#### PASSAGE FOR REVIEW
##########

Dystopia art

Predicting the End of the World

Playboy examines Fernando Montiel Klint’s vision of near-future dystopia

It’s our natural inclination as humans to improve ourselves. This was long understood as a practical effort, focused around advancing the systems and tools that support us. One would expect this solution-oriented ideology to hold under looming threats of climate change, exploitative capitalism and a mercurial president. But instead, faced with obstacles that seem so vast and impenetrable, we grow fatigued and slowly lose our autonomy. We use paper straws and take social media breaks, mild acts of quasi-resistance that hardly scour the surface.

It seems as if humanity is perennially teetering on the edge of apocalypse. But the current threat of the future differs from the idea of total annihilation that brought on Y2K hysteria or the specificity of nuclear anxiety in the ‘80s. The horror isn’t that the world is ending, it’s that we’re going to have to continue living in it. Visions of dystopia grapple with the “hyperobject,” a term coined by theorist Timothy Morton to describe a boundless force beyond comprehension. But while the future is vague and the threats are multifarious, the effects of technology have become crucial to the conversation.

##########

#### DATA UNDER STUDY
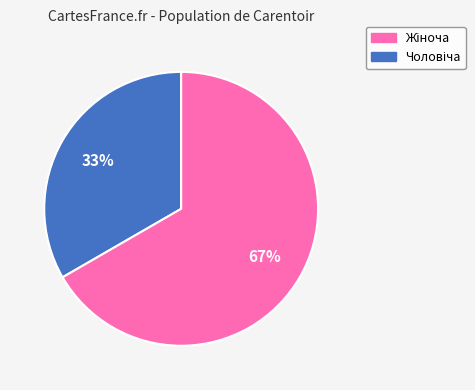

How many segments does this pie chart have?

2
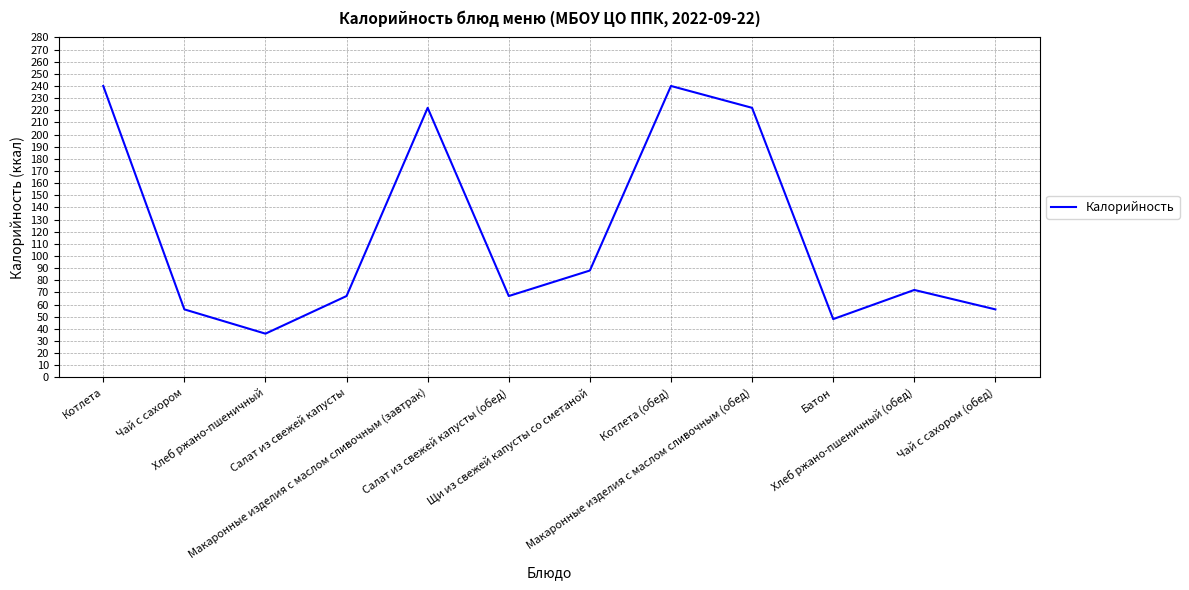

Does the chart have visible grid lines?

Yes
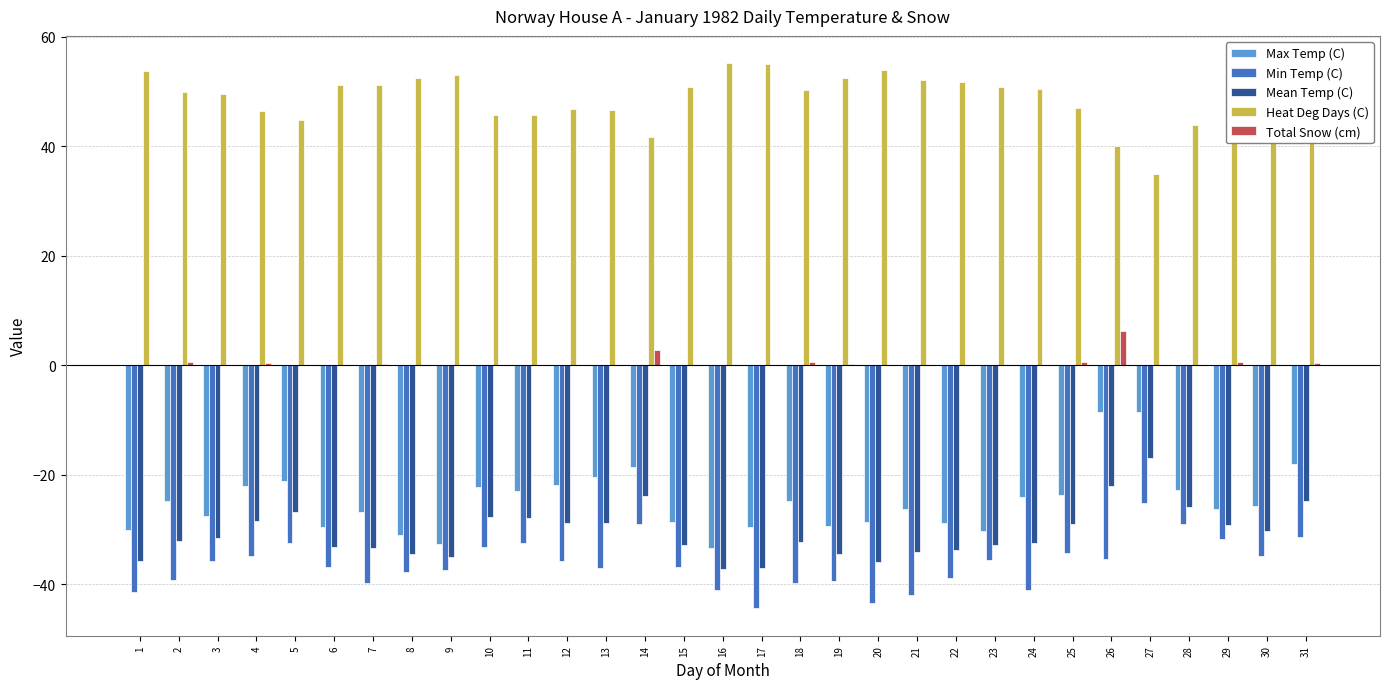

What is the sum of the Mean Temp (C) values at 22 and 29?

-62.9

##########

#### TASK REQUIREMENTS
Reproduce the article on dystopia art from "Dystopia art" to "scour the surface.". Rely solely on the article on dystopia art, not on the material.

#### WRITTEN ANSWER
Dystopia art

Predicting the End of the World

Playboy examines Fernando Montiel Klint’s vision of near-future dystopia

It’s our natural inclination as humans to improve ourselves. This was long understood as a practical effort, focused around advancing the systems and tools that support us. One would expect this solution-oriented ideology to hold under looming threats of climate change, exploitative capitalism and a mercurial president. But instead, faced with obstacles that seem so vast and impenetrable, we grow fatigued and slowly lose our autonomy. We use paper straws and take social media breaks, mild acts of quasi-resistance that hardly scour the surface.